Las opiniones al respecto son diversas y bastante repartidas. Por una parte, hay quien argumenta que si ?nosotros? hemos de cumplir una serie de normas, tanto legales como cívicas, ?los que vienen? deben adaptarse también a estas normas y acatarlas como el resto de los ciudadanos. Algunos apuntan que no debería haber una invasión de la vida religiosa en la vida civil, y otros tantos seguro que rezan porque la joven se convierta al catolicismo. Por otro lado, otros nos comentan que tenemos que ser tolerantes con los que provienen de otras culturas e, incluso, hay quien afirma de desearía enriquecerse de la diversidad cultural. También se dice que se respeta el hecho de que continúen con sus tradiciones, pero que no se comparte ya que, en ocasiones, son costumbres que muestran a la mujer como un ser menospreciado.

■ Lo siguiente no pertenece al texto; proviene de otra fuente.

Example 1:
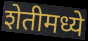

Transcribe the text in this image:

शेतीमध्ये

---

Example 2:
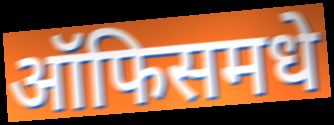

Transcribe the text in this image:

ऑफिसमधे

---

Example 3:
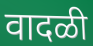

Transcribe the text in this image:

वादळी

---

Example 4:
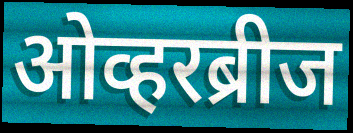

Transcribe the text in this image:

ओव्हरब्रीज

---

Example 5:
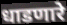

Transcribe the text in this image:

धाडणारेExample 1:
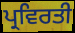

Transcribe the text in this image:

ਪ੍ਰਵਿਰਤੀ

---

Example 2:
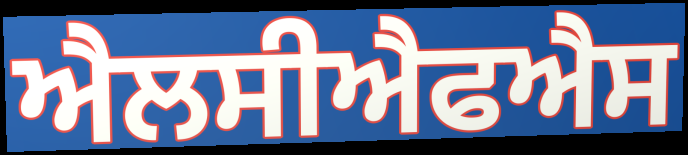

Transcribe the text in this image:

ਐਲਸੀਐਫਐਸ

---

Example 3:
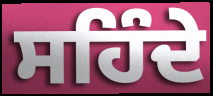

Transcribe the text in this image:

ਸਹਿੰਦੇ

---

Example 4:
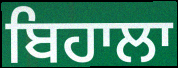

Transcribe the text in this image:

ਬਿਹਾਲਾ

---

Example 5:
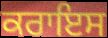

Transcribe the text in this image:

ਕਰਾਇਸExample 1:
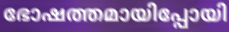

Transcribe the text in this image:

ഭോഷത്തമായിപ്പോയി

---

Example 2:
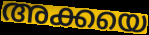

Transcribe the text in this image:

അക്കയെ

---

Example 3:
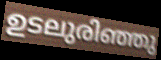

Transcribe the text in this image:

ഉടലുരിഞ്ഞു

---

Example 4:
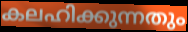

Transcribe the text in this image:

Personalmente, opino que desde los países occidentales, en teoría democratizados, debemos dar ejemplo de ese supuesto respeto del que tanto se alardea y demostrar que, precisamente por nuestro supuesto adelanto respecto a otras civilizaciones, somos totalmente tolerantes con cualquier otra cultura por muy diferente a la nuestra que sea, mientras no atente contra los derechos fundamentales del individuo. Me sorprende que se arme tanto revuelo con este tema mientras EEUU sigue utilizando la silla eléctrica como si fuera una tostadora y la mayoría ni se inmuta.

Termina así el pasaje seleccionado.